Task goal:
Copy the lines word for word, from the start of the lines through the line that contains "339.9], [0, 0, 1]] dist [0.000809, 0.000180]", with both ends included. Omit the pictures from your copy.

Photo sets showing single scenes
::::

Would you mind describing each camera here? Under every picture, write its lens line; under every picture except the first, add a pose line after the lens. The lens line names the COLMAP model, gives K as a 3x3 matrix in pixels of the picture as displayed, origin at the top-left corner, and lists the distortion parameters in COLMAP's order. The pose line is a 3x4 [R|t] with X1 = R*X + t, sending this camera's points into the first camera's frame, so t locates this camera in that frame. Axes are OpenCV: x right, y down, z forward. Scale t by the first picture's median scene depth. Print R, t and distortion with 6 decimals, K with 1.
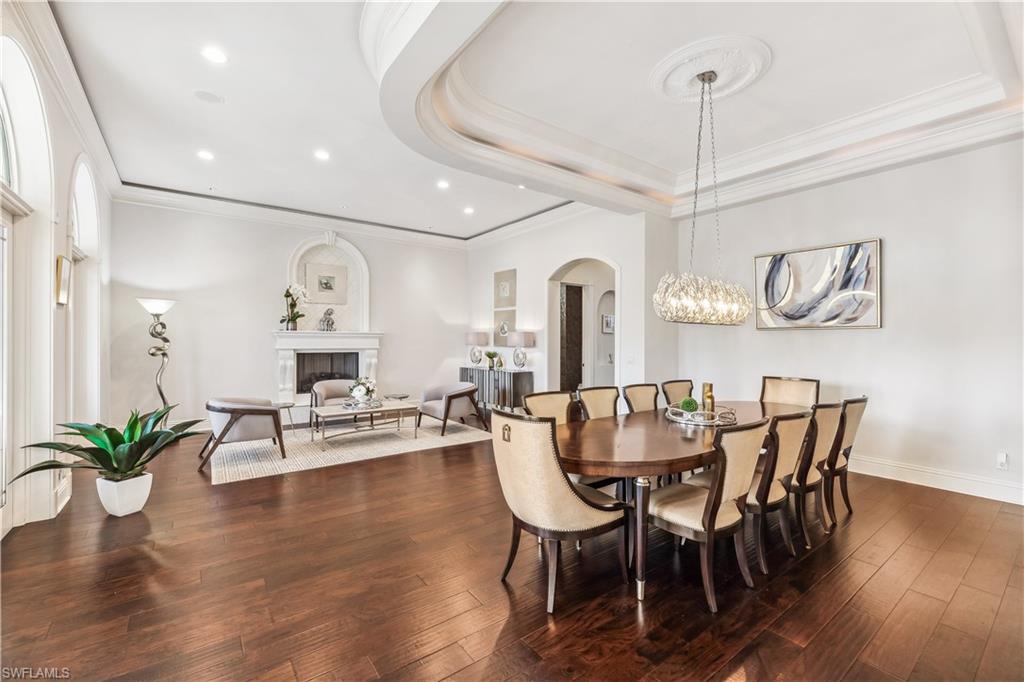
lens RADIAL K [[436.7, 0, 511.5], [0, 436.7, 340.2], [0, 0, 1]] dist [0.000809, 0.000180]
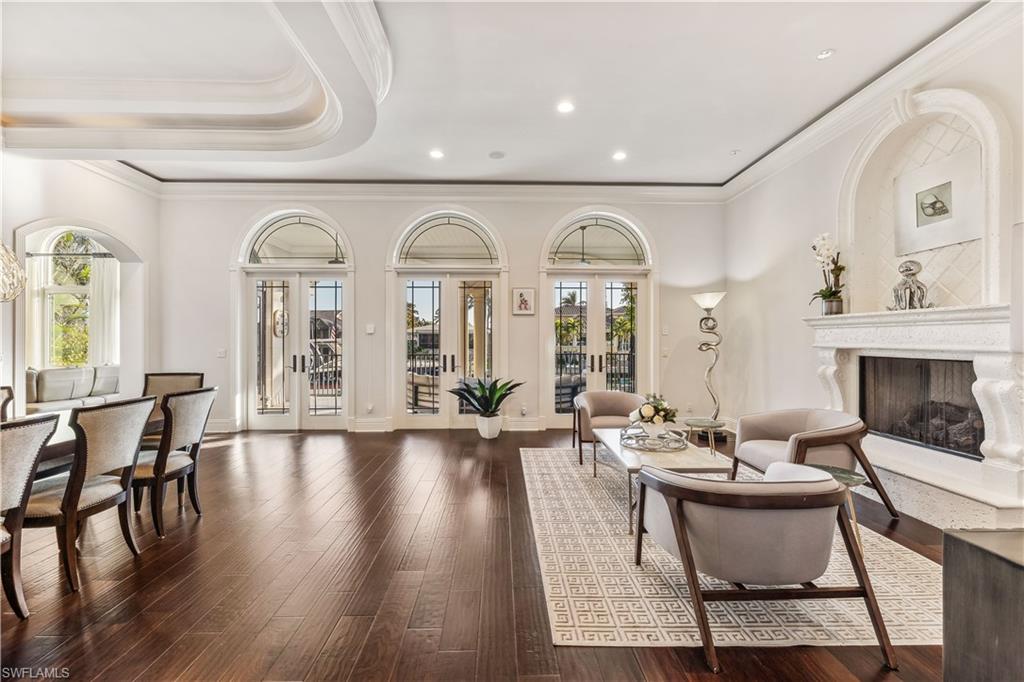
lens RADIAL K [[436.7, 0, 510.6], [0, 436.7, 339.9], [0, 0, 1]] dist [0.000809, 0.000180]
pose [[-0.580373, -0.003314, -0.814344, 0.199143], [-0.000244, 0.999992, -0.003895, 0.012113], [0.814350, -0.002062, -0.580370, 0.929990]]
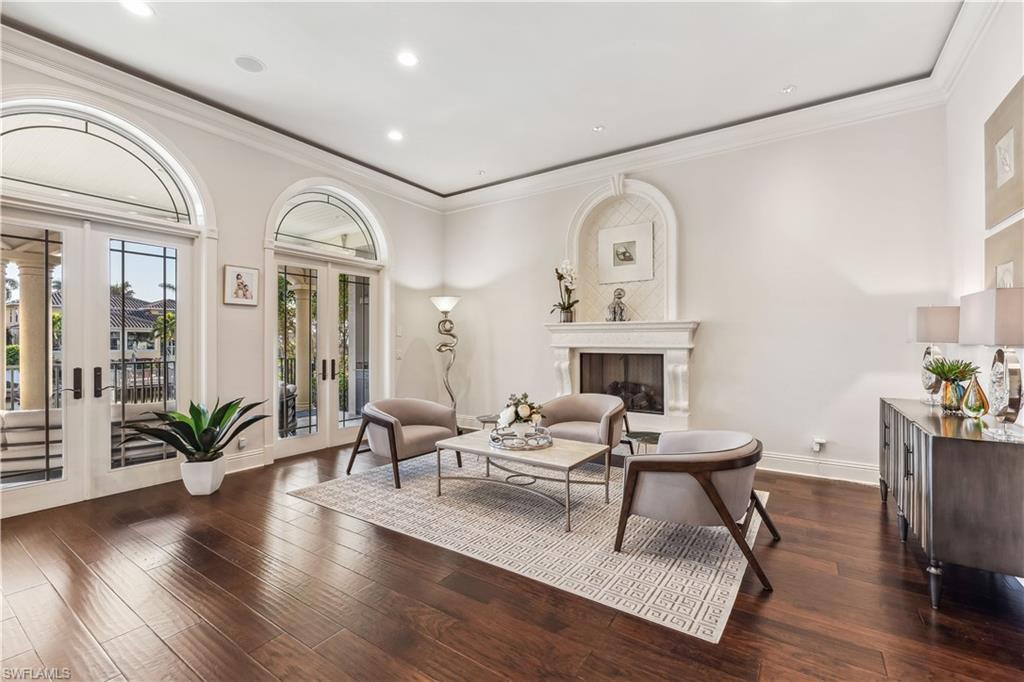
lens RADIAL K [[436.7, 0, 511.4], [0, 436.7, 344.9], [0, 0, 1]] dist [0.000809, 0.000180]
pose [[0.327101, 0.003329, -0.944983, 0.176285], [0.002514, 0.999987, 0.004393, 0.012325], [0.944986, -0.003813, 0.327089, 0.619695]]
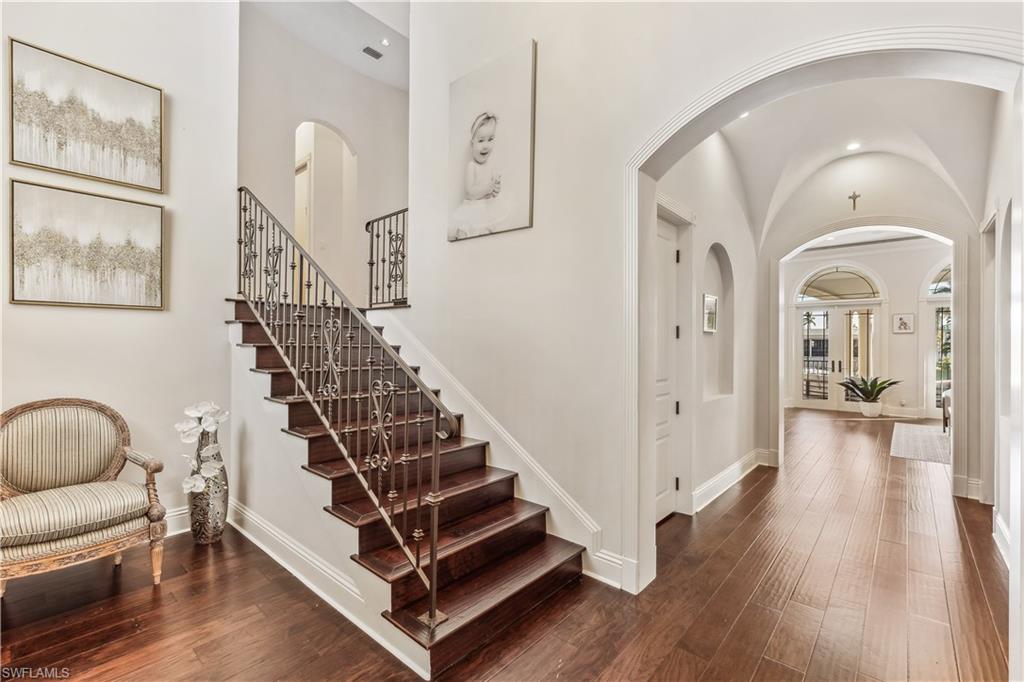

::::

Answer section:
Would you mind describing each camera here? Under every picture, write its lens line; under every picture except the first, add a pose line after the lens. The lens line names the COLMAP model, gives K as a 3x3 matrix in pixels of the picture as displayed, origin at the top-left corner, and lists the distortion parameters in COLMAP's order. The pose line is a 3x4 [R|t] with X1 = R*X + t, sending this camera's points into the first camera's frame, so t locates this camera in that frame. Axes are OpenCV: x right, y down, z forward. Scale t by the first picture's median scene depth. Print R, t and distortion with 6 decimals, K with 1.
lens RADIAL K [[436.7, 0, 511.5], [0, 436.7, 340.2], [0, 0, 1]] dist [0.000809, 0.000180]
lens RADIAL K [[436.7, 0, 510.6], [0, 436.7, 339.9], [0, 0, 1]] dist [0.000809, 0.000180]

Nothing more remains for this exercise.